The Disability Archive UK is housed by the Centre for Disability Studies at Leeds University in the UK. Established by Professor Colin Barnes, the aim of the Disability Archive is to provide access to the writings of disability activists, writers and allies whose work may no longer be easily accessible in the public domain, especially to disabled people, students and scholars with an interest in Disability Studies and related fields.
The Mütter Museum of The College of Physicians of Philadelphia is a museum of medical history featuring anatomical specimens, models, and medical instruments. The original collection was donated in 1858 by Dr. Thomas Dent Mütter to the College of Physicians of Philadelphia for use in biomedical research.
Content Note: The Mütter Museum presents its specimens and information in a sanist/ableist fashion. Nevertheless, there is an abundance of content that would facilitate analysis of how pathologization and ableism manifest throughout American medical history, including the present.
The Wellcome Collection is a free museum and library housing the collections of pharmacist, entrepreneur, and collector Sir Henry Solomon Wellcome. Wellcome was one of the first medical marketers to sell medicines in tablet form and to direct market to doctors by giving them free samples. The physical museum is located in London and also features virtual exhibits online. If the Collection's statement on anti-Blackness and racism is any indication, the curators have some level of racial and/or anti-racist consciousness.
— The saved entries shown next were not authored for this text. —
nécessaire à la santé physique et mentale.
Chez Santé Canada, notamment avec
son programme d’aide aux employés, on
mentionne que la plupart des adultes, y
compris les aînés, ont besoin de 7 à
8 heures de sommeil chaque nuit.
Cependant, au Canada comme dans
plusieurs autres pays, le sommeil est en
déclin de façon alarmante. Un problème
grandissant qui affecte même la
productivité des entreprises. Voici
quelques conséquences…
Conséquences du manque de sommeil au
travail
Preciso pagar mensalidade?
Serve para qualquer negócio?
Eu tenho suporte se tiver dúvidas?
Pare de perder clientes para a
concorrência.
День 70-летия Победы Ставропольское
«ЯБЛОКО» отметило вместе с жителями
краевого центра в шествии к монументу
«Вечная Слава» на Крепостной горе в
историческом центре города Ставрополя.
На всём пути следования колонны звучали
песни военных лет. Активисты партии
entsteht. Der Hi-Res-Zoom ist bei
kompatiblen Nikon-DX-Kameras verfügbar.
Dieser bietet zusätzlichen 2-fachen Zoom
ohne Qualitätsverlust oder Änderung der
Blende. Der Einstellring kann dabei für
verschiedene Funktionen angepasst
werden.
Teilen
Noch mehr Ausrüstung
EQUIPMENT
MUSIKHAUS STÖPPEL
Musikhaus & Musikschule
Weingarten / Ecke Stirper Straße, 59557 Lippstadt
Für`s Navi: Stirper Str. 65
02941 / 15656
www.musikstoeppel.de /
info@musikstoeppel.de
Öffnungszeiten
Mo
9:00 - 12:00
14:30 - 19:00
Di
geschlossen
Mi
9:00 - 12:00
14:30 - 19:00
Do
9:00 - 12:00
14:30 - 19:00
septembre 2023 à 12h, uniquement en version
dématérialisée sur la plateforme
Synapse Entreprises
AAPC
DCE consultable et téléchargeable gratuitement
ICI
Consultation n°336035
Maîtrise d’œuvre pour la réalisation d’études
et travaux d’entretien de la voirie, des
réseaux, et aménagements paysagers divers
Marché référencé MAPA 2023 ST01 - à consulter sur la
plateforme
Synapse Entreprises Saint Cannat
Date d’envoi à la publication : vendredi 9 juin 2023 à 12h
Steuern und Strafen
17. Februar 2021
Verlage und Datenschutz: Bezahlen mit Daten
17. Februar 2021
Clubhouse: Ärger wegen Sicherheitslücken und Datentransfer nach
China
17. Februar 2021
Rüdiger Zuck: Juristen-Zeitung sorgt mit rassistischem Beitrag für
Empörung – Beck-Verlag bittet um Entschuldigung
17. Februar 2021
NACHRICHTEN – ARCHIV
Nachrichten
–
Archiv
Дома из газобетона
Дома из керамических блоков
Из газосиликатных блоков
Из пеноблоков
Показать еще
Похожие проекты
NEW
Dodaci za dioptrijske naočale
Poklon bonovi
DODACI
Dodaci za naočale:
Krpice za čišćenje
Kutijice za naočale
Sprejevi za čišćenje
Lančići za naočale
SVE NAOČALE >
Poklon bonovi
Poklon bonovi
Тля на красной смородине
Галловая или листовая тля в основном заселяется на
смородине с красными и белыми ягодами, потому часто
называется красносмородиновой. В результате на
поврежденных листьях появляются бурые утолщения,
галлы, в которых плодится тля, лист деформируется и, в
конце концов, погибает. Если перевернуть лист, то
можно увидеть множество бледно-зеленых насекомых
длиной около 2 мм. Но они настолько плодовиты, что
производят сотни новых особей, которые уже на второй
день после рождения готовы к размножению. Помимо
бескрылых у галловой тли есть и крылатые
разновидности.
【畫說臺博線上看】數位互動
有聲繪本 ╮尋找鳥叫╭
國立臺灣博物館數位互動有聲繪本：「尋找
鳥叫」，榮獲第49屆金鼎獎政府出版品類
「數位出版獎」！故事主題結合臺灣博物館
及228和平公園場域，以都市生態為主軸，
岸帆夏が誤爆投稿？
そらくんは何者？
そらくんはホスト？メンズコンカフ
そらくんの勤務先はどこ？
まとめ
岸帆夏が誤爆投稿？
However, the website does not make clear if the same can be said for disability consciousness.
The Paul K. Longmore Institute on Disability at San Francisco State University studies and showcases disabled people's experiences to revolutionize social views. The mission of the Longmore Institute is to share disability history and theory, promote critical thinking, and build a broader community. The Institute on Disability was started by disability historian, activist, and polio survivor Paul K. Longmore in 1996; it was renamed in his honor to the Paul K. Longmore Institute on Disability at his passing in 2010.
The Disability History Museum is a virtual project which hosts a library of virtual artifacts, education curricula, and museum exhibits. The Museum seeks to foster study about the historical experiences of people with disabilities and their communities.
The Museum of disABILITY History is a project of the New York-based human services agency People Inc., a non-profit human services agency, which runs group homes for developmentally disabled people. Both People Inc. and the Museum were established by Dr. James M. Boles. The Museum houses materials from asylums, state schools, and other institutions and includes text and visual materials, as well as items of adaptive equipment.
Content Note: This museum contains sanist/ableist representations and discussions of disability and disability history.
The ADA Legacy Project seeks to preserve, celebrate, and educate about the Americans with Disabilities Act. Their website contains archived information about ADA25 and other ADA-related events and information.